The record discloses that when the land in question was purchased the deed was, by mistake, so drawn as to convey it to the husband instead of the wife; that the deed was delivered to the husband and he took it home and placed it among his valuable papers, and that a week or more thereafter Mrs. Chaney discovered the mistake and directed his attention to it, which was the first knowledge he had that a mistake had been made. Upon this point Mr. Chaney testified:

“Q. You reported to your wife that the Bans deed had been made out to you instead of her, did you not?
“A. She called my attention to it.
“Q. She discovered the mistake, then, before you discovered it ?
“A.. Yes.
‘ ‘ Q. How long was it after the deed had been executed, if you remember — I or 5 months?
“A. No, sir; it wasn’t more than ten days or such a matter, I don’t know just exactly the-time; I didn’t keep track of it; it was just shortly afterward. ’ ’

This testimony was fully corroborated by that of Mrs. Chaney, and it is uncontradicted.

The documentary eyidence introduced shows that the deed was made, executed and delivered on April 27, 1911, and that the representations made by Chaney to the agent of Dun & Co., whatever they may have been, were made May 1, 1911, *89three days after the delivery of the deed, at which time, as clearly appears from the record as above stated, neither Chaney nor his wife had knowledge that the deed contained his name instead of hers as grantee. Clearly Mrs. Chaney cannot be held to be estopped by the mistake of the grantor in the deed, of which mistake she had no knowledge, and it is not contended she knew her husband represented the property to be his own, and he denies that he did so.

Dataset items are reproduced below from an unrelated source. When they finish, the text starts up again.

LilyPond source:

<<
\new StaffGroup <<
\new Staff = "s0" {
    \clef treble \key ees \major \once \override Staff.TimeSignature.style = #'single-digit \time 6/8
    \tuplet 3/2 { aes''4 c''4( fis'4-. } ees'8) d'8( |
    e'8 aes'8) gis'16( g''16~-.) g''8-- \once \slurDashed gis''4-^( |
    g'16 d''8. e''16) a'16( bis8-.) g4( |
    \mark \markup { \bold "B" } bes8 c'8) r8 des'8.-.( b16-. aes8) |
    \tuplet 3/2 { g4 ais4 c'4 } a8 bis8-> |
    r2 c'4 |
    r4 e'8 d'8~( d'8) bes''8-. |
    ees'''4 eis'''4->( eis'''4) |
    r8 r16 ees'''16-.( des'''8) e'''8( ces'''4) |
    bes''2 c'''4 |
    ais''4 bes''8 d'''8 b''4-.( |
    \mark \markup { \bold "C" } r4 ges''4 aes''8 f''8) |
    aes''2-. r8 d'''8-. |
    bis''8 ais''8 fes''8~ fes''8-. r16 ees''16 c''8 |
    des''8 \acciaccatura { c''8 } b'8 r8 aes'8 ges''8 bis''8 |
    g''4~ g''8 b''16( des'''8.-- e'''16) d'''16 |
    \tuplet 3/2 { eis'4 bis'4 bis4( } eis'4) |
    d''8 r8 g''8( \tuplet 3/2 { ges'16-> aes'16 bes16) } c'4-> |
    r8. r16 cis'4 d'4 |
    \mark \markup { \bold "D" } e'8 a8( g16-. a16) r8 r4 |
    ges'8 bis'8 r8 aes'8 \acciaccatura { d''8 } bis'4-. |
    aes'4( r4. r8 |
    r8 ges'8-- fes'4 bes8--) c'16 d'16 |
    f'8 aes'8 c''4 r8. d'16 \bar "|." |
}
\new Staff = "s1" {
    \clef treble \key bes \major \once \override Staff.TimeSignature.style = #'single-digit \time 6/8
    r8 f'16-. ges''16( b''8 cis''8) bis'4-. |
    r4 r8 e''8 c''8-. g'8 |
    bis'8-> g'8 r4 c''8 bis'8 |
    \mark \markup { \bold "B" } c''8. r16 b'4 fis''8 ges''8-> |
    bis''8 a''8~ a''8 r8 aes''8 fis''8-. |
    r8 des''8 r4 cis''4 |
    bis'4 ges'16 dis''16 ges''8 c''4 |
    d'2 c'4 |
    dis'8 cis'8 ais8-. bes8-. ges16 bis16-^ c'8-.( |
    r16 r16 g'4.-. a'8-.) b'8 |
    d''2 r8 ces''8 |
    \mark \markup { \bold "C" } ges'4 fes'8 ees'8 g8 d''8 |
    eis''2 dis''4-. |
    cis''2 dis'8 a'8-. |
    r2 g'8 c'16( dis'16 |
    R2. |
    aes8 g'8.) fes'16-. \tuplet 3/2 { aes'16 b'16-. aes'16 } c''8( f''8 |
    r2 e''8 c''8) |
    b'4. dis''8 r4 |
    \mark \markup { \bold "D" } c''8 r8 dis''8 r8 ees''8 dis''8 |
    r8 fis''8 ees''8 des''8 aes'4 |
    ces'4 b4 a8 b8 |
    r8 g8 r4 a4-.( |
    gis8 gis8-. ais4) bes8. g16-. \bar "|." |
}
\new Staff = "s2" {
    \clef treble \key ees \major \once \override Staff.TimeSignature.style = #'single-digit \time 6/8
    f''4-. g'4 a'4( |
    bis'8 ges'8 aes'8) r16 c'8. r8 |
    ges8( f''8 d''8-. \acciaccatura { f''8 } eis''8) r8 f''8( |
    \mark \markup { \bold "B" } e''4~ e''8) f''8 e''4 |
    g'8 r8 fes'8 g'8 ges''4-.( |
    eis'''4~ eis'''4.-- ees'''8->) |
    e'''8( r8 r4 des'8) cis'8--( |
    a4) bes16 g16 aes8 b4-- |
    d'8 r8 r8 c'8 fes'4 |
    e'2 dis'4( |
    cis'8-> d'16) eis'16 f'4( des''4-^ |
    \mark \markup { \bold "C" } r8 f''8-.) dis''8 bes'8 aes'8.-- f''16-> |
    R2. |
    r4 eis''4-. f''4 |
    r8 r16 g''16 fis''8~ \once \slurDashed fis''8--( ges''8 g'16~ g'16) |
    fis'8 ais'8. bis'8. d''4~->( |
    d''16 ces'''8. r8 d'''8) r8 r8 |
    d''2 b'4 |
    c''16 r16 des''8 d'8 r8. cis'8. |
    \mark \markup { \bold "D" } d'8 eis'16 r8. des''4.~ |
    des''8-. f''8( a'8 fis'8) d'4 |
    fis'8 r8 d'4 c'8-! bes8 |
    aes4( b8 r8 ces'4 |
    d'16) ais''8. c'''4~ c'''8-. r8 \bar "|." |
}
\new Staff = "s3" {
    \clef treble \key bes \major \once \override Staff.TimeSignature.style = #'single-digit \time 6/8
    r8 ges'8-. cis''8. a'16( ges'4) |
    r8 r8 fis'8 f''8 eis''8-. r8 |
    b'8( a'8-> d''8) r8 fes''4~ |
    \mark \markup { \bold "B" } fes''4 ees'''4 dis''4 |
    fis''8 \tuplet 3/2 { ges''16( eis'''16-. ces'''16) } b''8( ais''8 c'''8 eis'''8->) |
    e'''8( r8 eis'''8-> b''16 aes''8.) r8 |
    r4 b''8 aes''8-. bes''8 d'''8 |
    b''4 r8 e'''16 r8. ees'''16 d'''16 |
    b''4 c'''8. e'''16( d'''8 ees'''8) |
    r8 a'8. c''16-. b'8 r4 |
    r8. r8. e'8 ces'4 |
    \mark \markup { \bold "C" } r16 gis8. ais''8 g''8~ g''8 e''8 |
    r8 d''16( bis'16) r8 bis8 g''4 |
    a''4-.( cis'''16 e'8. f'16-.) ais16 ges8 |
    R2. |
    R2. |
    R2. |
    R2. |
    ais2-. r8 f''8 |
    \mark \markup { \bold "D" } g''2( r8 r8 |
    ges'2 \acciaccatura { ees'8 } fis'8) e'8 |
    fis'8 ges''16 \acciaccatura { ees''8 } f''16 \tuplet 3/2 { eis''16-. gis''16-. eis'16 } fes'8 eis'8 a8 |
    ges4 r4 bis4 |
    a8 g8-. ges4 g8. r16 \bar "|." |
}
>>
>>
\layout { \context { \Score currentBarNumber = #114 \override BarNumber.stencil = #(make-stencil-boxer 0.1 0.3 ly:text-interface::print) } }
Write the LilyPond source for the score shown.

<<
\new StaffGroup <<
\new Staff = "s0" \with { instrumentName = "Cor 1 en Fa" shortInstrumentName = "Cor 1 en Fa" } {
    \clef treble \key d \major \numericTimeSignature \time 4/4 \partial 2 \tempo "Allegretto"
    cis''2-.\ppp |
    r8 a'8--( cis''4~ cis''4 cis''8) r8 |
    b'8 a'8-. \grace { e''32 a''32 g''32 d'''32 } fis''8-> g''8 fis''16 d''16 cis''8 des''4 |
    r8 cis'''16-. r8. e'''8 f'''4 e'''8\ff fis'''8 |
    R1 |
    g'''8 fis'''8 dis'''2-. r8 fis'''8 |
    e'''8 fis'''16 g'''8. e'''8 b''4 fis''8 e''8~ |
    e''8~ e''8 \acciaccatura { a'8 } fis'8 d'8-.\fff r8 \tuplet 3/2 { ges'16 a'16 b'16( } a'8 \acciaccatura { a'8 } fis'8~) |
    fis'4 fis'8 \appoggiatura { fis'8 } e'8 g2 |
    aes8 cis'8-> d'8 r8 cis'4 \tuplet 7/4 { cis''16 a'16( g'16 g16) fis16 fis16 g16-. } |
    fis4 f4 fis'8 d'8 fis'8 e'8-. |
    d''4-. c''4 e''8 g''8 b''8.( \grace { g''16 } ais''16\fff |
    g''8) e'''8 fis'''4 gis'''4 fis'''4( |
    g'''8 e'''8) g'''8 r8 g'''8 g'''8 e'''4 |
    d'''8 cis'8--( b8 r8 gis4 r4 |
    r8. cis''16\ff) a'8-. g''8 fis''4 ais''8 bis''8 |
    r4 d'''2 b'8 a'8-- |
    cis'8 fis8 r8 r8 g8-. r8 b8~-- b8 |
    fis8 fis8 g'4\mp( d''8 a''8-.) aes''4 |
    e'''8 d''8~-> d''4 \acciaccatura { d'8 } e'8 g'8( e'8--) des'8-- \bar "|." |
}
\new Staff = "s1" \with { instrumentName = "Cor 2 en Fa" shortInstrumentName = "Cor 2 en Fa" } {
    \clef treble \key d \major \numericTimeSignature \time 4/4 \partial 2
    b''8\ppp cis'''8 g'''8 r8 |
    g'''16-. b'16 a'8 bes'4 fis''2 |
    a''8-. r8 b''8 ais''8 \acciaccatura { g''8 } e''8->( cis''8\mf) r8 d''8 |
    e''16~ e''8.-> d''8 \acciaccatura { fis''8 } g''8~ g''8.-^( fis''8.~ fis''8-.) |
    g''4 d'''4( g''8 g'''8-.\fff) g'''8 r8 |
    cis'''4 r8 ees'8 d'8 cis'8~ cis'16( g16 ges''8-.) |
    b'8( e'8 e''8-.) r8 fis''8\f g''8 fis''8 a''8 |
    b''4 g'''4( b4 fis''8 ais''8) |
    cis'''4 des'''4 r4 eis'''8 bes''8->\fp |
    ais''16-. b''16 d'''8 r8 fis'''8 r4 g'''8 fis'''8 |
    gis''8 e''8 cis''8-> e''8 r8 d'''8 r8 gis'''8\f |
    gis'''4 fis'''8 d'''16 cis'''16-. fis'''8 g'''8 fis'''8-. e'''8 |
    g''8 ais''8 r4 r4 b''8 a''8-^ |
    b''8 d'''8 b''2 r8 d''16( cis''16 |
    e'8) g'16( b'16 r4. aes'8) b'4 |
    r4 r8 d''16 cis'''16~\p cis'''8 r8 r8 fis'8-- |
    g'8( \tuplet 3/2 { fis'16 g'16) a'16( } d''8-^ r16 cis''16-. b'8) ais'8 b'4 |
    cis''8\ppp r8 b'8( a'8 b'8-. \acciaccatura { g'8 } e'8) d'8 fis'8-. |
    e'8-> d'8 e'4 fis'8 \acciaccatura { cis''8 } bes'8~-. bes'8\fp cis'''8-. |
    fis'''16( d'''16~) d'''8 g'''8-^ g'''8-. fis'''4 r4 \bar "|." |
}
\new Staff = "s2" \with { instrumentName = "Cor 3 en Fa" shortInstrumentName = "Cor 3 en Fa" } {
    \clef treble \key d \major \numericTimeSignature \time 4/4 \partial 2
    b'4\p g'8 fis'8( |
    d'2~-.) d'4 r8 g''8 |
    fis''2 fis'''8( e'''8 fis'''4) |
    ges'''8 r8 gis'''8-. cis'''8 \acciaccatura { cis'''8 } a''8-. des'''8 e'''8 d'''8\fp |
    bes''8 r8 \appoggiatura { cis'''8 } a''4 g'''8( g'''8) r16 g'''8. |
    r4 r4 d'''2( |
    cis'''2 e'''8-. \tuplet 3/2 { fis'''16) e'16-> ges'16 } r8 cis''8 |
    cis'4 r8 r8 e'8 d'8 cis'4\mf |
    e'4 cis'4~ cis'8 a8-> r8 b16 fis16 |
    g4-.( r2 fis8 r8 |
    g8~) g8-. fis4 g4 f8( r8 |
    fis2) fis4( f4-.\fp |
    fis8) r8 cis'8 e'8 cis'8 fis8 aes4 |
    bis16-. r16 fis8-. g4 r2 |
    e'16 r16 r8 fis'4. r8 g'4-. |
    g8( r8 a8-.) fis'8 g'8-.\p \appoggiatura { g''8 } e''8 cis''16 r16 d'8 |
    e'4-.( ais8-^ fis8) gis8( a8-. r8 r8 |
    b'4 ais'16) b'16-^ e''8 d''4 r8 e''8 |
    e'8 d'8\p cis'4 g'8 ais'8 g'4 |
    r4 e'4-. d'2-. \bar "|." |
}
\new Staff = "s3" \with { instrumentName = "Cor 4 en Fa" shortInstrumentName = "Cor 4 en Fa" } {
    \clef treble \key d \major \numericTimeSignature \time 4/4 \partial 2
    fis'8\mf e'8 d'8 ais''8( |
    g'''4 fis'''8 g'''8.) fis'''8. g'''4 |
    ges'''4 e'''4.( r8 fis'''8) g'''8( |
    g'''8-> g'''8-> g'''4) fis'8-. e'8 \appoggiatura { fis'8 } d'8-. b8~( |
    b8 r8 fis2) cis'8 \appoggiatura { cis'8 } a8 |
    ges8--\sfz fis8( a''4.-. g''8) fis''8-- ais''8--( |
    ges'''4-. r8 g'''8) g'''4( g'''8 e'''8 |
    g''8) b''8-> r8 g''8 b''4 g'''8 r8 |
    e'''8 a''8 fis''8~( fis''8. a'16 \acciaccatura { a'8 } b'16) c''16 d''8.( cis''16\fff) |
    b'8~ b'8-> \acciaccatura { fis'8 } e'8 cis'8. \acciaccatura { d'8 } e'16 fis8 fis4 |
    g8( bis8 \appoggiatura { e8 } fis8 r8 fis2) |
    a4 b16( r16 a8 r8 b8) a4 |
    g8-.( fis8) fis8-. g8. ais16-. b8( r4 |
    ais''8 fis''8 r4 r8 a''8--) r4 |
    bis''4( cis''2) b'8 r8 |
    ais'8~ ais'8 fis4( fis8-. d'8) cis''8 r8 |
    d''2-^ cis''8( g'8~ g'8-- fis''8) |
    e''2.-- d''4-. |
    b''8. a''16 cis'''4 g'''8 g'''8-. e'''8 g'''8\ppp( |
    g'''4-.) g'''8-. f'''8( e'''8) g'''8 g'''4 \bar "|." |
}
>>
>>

Since it is not contended, and cannot be successfully maintained, that any act or omission upon. Mrs. Chaney’s part misled appellant into extending credit to her husband or into doing anything else to its injury, I have reached the conclusion that the doctrine of estoppel has no application to this case, and that the only reason for reversing the judgment of the trial court is that the evidence fails to show the land in question to be the separate property of the respondent, Edna A. Chaney.